15. A non-transitory computer-readable storage medium having a computer program stored thereon, the computer program executable by at least one processor to implement operations comprising:

obtaining training data, the training data comprising a speech sample, context information associated with the speech sample, and annotation text corresponding to the speech sample;

determining a first output probability corresponding to the annotation text by processing a first feature sequence using a speech recognition model, wherein the first feature sequence is constructed based on the speech sample and the context information;

determining a second output probability corresponding to the annotation text by processing a second feature sequence using the speech recognition model, wherein the second feature sequence is constructed based on the speech sample and is independent of the context information; and

determining a training loss based on at least a difference between the first output probability and the second output probability to adjust a parameter of the speech recognition model.

16. The non-transitory computer-readable storage medium of claim 15, wherein the operations further comprise:

providing the annotation text to a text generation model to generate description text about the annotation text; and

constructing the context information corresponding to the speech sample based on the description text.

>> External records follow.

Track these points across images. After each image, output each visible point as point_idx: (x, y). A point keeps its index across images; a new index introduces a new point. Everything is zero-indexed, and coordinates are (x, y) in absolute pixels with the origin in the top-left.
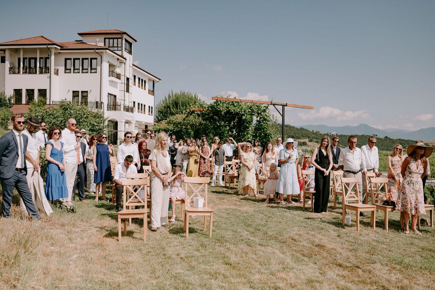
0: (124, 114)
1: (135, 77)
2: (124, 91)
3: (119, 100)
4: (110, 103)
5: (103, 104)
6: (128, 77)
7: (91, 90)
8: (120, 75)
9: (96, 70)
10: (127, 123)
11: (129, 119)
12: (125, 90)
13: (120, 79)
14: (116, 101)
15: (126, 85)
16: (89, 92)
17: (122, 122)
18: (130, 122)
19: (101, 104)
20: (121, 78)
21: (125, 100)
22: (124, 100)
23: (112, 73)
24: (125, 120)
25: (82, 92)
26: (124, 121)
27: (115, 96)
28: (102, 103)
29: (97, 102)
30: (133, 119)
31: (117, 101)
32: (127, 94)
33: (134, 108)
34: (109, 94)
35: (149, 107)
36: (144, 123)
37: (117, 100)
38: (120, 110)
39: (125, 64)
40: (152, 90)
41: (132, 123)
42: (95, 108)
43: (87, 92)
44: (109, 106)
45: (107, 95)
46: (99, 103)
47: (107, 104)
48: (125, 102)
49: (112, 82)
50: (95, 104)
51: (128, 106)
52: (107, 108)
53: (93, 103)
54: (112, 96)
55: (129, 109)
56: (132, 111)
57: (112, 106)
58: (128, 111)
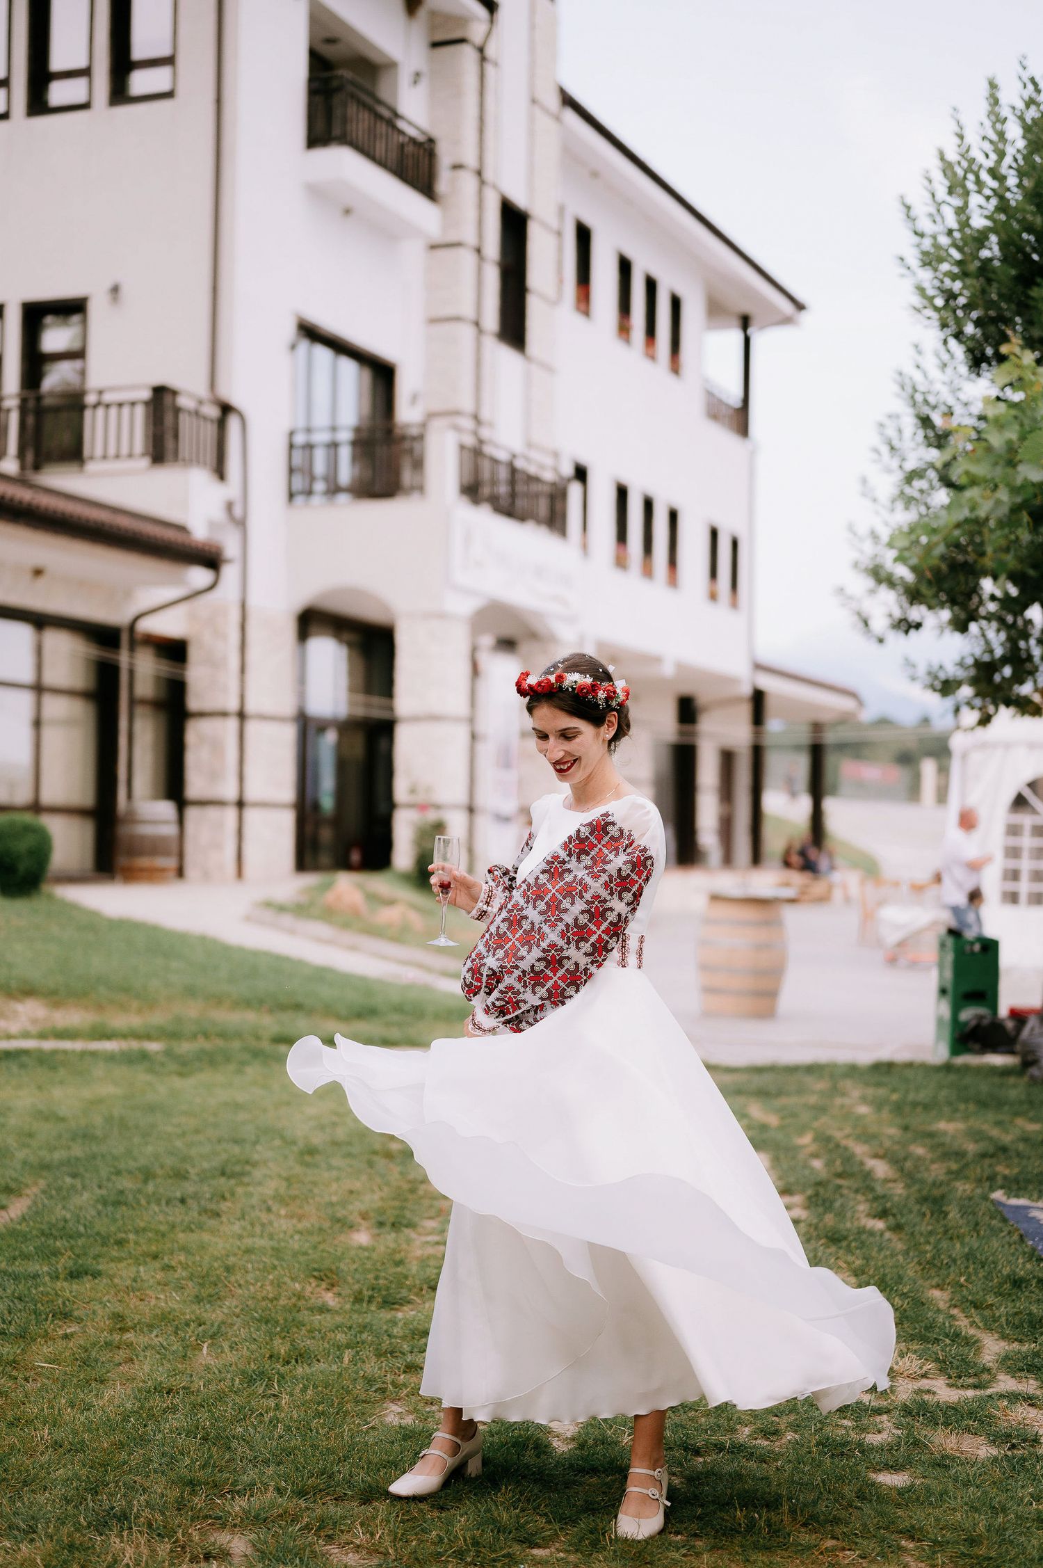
0: (469, 541)
1: (584, 235)
2: (477, 324)
3: (429, 414)
4: (321, 418)
5: (233, 424)
6: (521, 200)
7: (115, 290)
8: (430, 153)
9: (166, 74)
10: (507, 644)
11: (519, 597)
12: (491, 320)
13: (429, 191)
14: (390, 425)
15: (492, 272)
16: (96, 310)
17: (442, 616)
18: (536, 636)
19: (221, 424)
20: (442, 181)
21: (485, 414)
22: (476, 418)
23: (345, 105)
24: (477, 604)
25: (36, 315)
26: (465, 607)
27: (383, 370)
28: (226, 409)
29: (160, 392)
32: (504, 354)
33: (575, 490)
34: (310, 333)
36: (667, 670)
37: (407, 413)
38: (422, 491)
39: (481, 50)
41: (554, 639)
42: (145, 462)
43: (72, 308)
44: (307, 452)
45: (293, 347)
46: (183, 401)
47: (291, 434)
48: (485, 433)
49: (347, 212)
50: (140, 411)
51: (514, 456)
52: (291, 471)
53: (120, 405)
54: (348, 367)
55: (520, 488)
56: (555, 520)
57: (345, 453)
58: (510, 509)
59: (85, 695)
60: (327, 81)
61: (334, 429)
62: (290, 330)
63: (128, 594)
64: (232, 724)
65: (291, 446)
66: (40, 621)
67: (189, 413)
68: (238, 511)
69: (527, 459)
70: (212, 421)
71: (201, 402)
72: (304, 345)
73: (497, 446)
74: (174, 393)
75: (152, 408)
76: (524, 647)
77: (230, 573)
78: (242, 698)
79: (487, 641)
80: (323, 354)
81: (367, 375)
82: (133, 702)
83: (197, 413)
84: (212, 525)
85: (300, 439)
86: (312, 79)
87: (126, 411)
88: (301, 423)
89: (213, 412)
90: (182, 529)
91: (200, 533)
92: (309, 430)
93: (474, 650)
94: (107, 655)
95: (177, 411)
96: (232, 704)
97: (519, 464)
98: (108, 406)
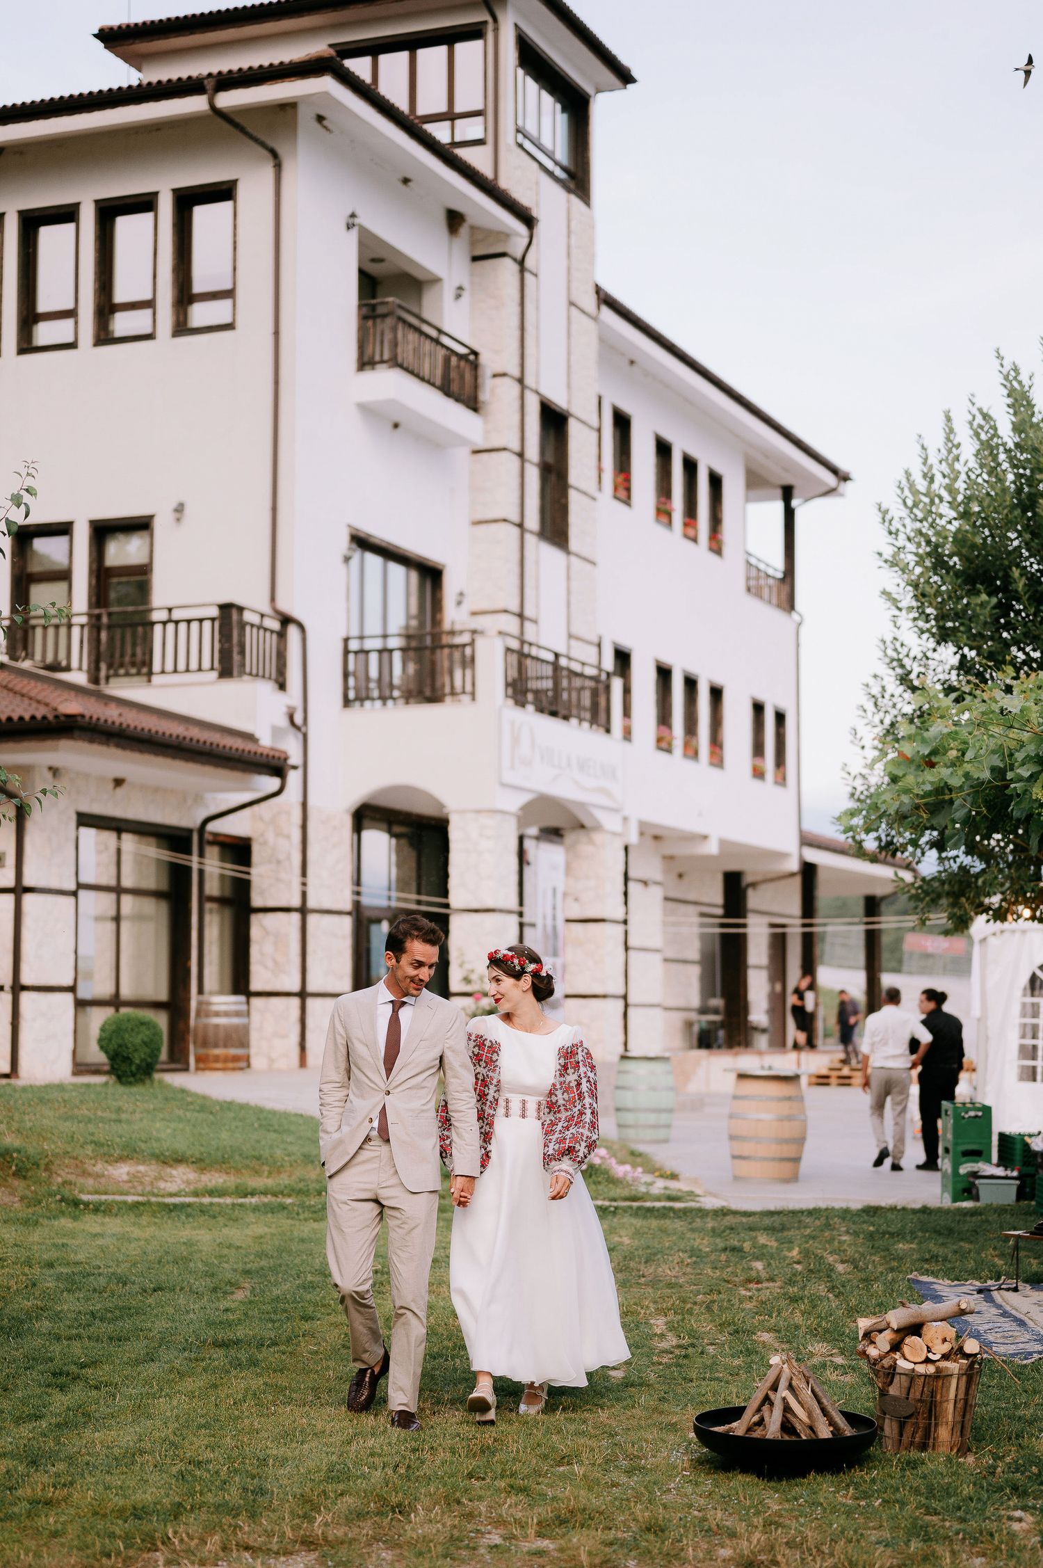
0: (516, 741)
2: (520, 524)
3: (474, 614)
4: (373, 626)
5: (293, 635)
6: (558, 401)
7: (180, 509)
8: (475, 366)
9: (226, 304)
10: (553, 834)
11: (565, 790)
12: (533, 523)
13: (473, 404)
14: (436, 622)
15: (533, 476)
16: (161, 526)
17: (492, 813)
18: (582, 826)
19: (282, 635)
20: (484, 396)
21: (528, 612)
22: (521, 616)
23: (394, 329)
24: (525, 798)
25: (103, 531)
26: (514, 803)
27: (430, 575)
28: (286, 620)
29: (226, 609)
30: (604, 791)
31: (447, 626)
32: (544, 555)
33: (617, 684)
34: (362, 542)
35: (758, 708)
36: (712, 848)
37: (453, 615)
38: (473, 695)
39: (521, 262)
40: (776, 563)
41: (598, 828)
42: (215, 674)
43: (141, 525)
44: (361, 656)
45: (347, 559)
46: (248, 617)
47: (346, 640)
48: (530, 636)
49: (396, 426)
50: (207, 625)
51: (557, 655)
52: (346, 675)
53: (189, 621)
54: (397, 571)
55: (565, 683)
56: (598, 716)
57: (397, 656)
58: (553, 707)
59: (157, 894)
60: (373, 307)
61: (385, 636)
62: (343, 542)
63: (198, 799)
64: (295, 917)
65: (346, 652)
66: (117, 826)
67: (252, 625)
68: (298, 719)
69: (570, 658)
70: (272, 632)
71: (262, 616)
72: (357, 555)
73: (539, 647)
74: (241, 609)
75: (217, 624)
76: (570, 838)
77: (294, 778)
78: (304, 895)
79: (533, 831)
80: (373, 561)
81: (414, 576)
82: (203, 898)
83: (259, 627)
84: (276, 731)
85: (354, 645)
86: (360, 306)
87: (195, 625)
88: (355, 632)
89: (275, 625)
90: (250, 737)
91: (266, 741)
92: (362, 638)
93: (521, 839)
94: (180, 859)
95: (242, 625)
96: (296, 902)
97: (563, 662)
98: (177, 622)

17. The non-transitory computer-readable storage medium according to claim 15, wherein the speech recognition model comprises a language model, and the first output probability or the second output probability indicates a probability of a target token, determined by the language model, corresponding to the annotation text.

18. The non-transitory computer-readable storage medium of claim 15, wherein determining the training loss based on at least the difference between the first output probability and the second output probability comprises:

constructing the training loss based on the difference between the first output probability and the second output probability, the training loss comprising: a first portion corresponding to the first output probability, a second portion corresponding to the second output probability, and a third portion corresponding to the difference.

19. The non-transitory computer-readable storage medium of claim 15, wherein the difference comprises:

a Jensen-Shannon (JS) divergence determined based on the first output probability and the second output probability; or

a Kullback-Leibler (KL) divergence determined based on the first output probability and the second output probability.

20. The non-transitory computer-readable storage medium of claim 15, wherein the context information indicates at least one of:

text content generated based on historical speech content associated with the speech sample;

scenario information for describing a dialogue scenario associated with the speech sample; or

object information for describing at least one object associated with the speech sample.